=== QUOTED PASSAGE ===
= = = =

1. this shows me that she has been listening to me about my position.

2. She is willing to not be selfish about her needs and wants to be with me.
-------------------------
13 February 2012 Monday 9:30 AM
««««Day one of Mv2»»»» (Marriage V 2.0)
lets dig in together.

Were going to ask for guidance from our counselor. also there is a bunch of Focus on the Family stuff we can go through together.

I agree, and so does she that we will both need to be honest about our true feelings. We are at least both on the same page, which is a good start. I'm confident that if we both put in the effort we can repair the things we didn't nurture the first time around.

One thing both of us will need to do is establish boundaries. both to wrap aground our marriage and for our personal lives. We both deserve a level of privacy that neither one of us allowed. This will help foster individuality, as well as personal space. I think that when we both have that, it will allow us to get to WANT to, instead of SUPPOSED to. and help rebuild trust in one another that being together is still by choice..

= = = =

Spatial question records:

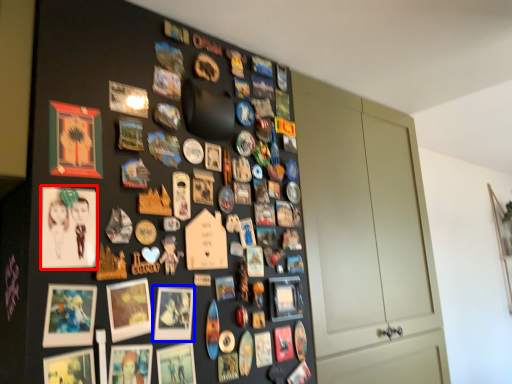
Question: Which object is further to the camera taking this photo, picture frame (highlighted by a red box) or picture frame (highlighted by a blue box)?

Choices:
 (A) picture frame
 (B) picture frame

Answer: (B)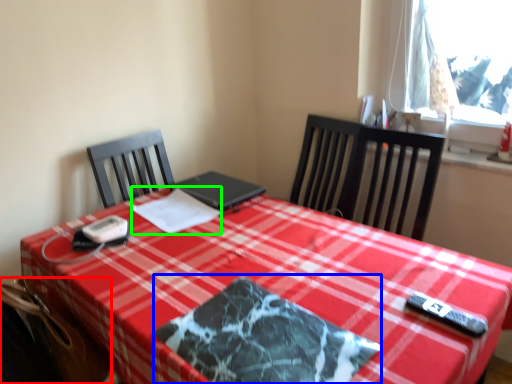
Question: Estimate the real-world distances between objects in this image. Which object is farther from swivel chair (highlighted by a red box), place mat (highlighted by a blue box) or linen (highlighted by a green box)?

Choices:
 (A) place mat
 (B) linen

Answer: (B)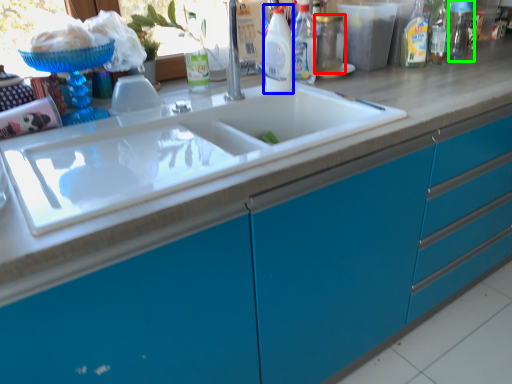
Question: Estimate the real-world distances between objects in this image. Which object is closer to bottle (highlighted by a red box), bottle (highlighted by a blue box) or bottle (highlighted by a green box)?

Choices:
 (A) bottle
 (B) bottle

Answer: (A)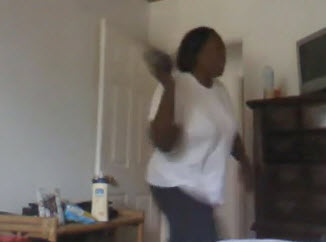
Where is `book`? The width and height of the screenshot is (326, 242). book is located at coordinates (51, 202).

= = = =

=== TASK LIST ===
[1] In the marriage journal entry, rewrite everything from "lets dig in" down to "still by choice..", swapping "counselor" for "therapist".
[2] Please condense the paragraph of the marriage journal entry that begins "I agree, and so does she" into a shorter version that keeps its main facts.

=== THE ANSWERS ===
[1]
lets dig in together.

Were going to ask for guidance from our therapist. also there is a bunch of Focus on the Family stuff we can go through together.

I agree, and so does she that we will both need to be honest about our true feelings. We are at least both on the same page, which is a good start. I'm confident that if we both put in the effort we can repair the things we didn't nurture the first time around.

One thing both of us will need to do is establish boundaries. both to wrap aground our marriage and for our personal lives. We both deserve a level of privacy that neither one of us allowed. This will help foster individuality, as well as personal space. I think that when we both have that, it will allow us to get to WANT to, instead of SUPPOSED to. and help rebuild trust in one another that being together is still by choice..

[2] We both agree that we must be honest about our true feelings. Being on the same page is a good start, and I'm confident that if we both put in the effort, we can repair what we didn't nurture the first time.